In the Philippine Supreme Court resolution on G.R. No. 170741, against whom did the Investigating Prosecutor find probable cause?

■ PROVIDED PASSAGE
——————

Philippine Supreme Court Resolutions


Philippine Supreme Court Resolutions > Year 2010 > June 2010 Resolutions > [G.R. No. 170741 : June 16, 2010] DR. GLORIA E. PUNZALAN, PETITIONER, V. HON. RAUL GONZALES, IN HIS CAPACITY AS SECRETARY OF JUSTICE, AND YOSHITSUGU MATSUURA, :




SECOND DIVISION

[G.R. No. 170741 : June 16, 2010]

DR. GLORIA E. PUNZALAN, PETITIONER, V. HON. RAUL GONZALES, IN HIS CAPACITY AS SECRETARY OF JUSTICE, AND YOSHITSUGU MATSUURA, RESPONDENTS.

Sirs/Mesdames:

Please take notice that the Court, Second Division, issued a Resolution dated 16 June 2010, which reads as follows:

G.R. No. 170741 - DR. GLORIA E. PUNZALAN, petitioner, v. HON. RAUL GONZALES, in his capacity as SECRETARY OF JUSTICE, and YOSHITSUGU MATSUURA, respondents.

G.R. No. 170741 is a petition for review[1] assailing the Decision[2] promulgated on 29 March 2005 of the Court of Appeals (appellate court) as well as the Resolution[3] promulgated on 2 December 2005 in CA-G.R. SP No. 70062. The appellate court dismissed the petition filed by Gloria E. Punzalan (Punzalan) and affirmed the resolution of the Department of Justice (DOJ) which, in turn, affirmed the resolution of the Investigating Prosecutor. The Investigating Prosecutor found probable cause only as against Antonio Tan, Jr. (Tan), and none against Tan's co-signor, Yoshitsugu Matsuura (Matsuura).

——————

■ DATA RECORDS

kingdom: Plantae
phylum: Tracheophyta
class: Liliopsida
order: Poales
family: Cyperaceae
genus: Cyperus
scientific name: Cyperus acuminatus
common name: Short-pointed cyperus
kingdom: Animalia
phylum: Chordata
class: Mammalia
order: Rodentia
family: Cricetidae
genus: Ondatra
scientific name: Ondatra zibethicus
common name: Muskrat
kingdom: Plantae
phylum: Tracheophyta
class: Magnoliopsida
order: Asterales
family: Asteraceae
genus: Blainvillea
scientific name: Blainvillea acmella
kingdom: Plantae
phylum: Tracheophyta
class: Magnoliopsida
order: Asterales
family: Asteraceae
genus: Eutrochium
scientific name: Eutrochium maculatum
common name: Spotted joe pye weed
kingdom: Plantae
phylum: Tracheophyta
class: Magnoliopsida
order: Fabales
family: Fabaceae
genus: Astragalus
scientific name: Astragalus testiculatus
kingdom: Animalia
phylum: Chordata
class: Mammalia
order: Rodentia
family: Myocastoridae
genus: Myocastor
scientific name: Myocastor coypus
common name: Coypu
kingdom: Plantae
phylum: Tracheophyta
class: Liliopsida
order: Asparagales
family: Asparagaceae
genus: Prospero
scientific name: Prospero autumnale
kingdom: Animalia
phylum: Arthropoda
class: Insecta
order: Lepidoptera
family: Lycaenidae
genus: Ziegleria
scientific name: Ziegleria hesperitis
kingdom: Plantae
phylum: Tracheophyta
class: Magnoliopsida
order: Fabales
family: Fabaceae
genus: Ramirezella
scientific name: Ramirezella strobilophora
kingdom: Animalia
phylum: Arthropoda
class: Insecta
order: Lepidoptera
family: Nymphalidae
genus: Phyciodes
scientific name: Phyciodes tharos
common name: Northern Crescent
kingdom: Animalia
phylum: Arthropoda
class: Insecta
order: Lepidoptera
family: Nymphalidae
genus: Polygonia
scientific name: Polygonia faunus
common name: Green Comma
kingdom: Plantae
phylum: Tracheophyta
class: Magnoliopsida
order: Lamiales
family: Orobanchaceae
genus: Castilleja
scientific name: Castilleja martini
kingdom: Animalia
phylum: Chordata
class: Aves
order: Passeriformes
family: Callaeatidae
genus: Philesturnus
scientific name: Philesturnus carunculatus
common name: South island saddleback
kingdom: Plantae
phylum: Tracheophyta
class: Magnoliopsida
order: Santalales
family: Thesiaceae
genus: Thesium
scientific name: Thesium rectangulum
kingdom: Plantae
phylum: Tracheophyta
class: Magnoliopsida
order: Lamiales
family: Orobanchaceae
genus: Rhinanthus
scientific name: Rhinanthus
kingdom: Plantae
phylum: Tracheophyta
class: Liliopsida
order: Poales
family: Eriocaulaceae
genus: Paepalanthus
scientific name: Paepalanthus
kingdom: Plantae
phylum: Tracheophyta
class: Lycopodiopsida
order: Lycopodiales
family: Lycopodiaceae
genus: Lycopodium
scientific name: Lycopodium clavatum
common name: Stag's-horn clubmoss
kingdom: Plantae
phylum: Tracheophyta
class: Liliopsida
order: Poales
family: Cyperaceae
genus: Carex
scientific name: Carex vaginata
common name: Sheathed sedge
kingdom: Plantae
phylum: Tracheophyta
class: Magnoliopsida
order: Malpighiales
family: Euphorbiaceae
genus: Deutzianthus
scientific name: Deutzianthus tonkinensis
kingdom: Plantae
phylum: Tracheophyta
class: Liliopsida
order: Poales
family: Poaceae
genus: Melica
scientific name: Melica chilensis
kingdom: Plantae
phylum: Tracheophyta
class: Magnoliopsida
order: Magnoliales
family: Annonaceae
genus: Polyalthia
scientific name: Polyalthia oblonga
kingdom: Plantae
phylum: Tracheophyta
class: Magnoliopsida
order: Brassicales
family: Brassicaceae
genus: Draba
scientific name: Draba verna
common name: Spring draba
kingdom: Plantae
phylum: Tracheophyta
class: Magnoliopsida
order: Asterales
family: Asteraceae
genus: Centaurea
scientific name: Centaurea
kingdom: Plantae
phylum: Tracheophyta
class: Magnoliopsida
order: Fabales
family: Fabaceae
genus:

——————

■ COMPLETE ANSWER
Only against Antonio Tan, Jr.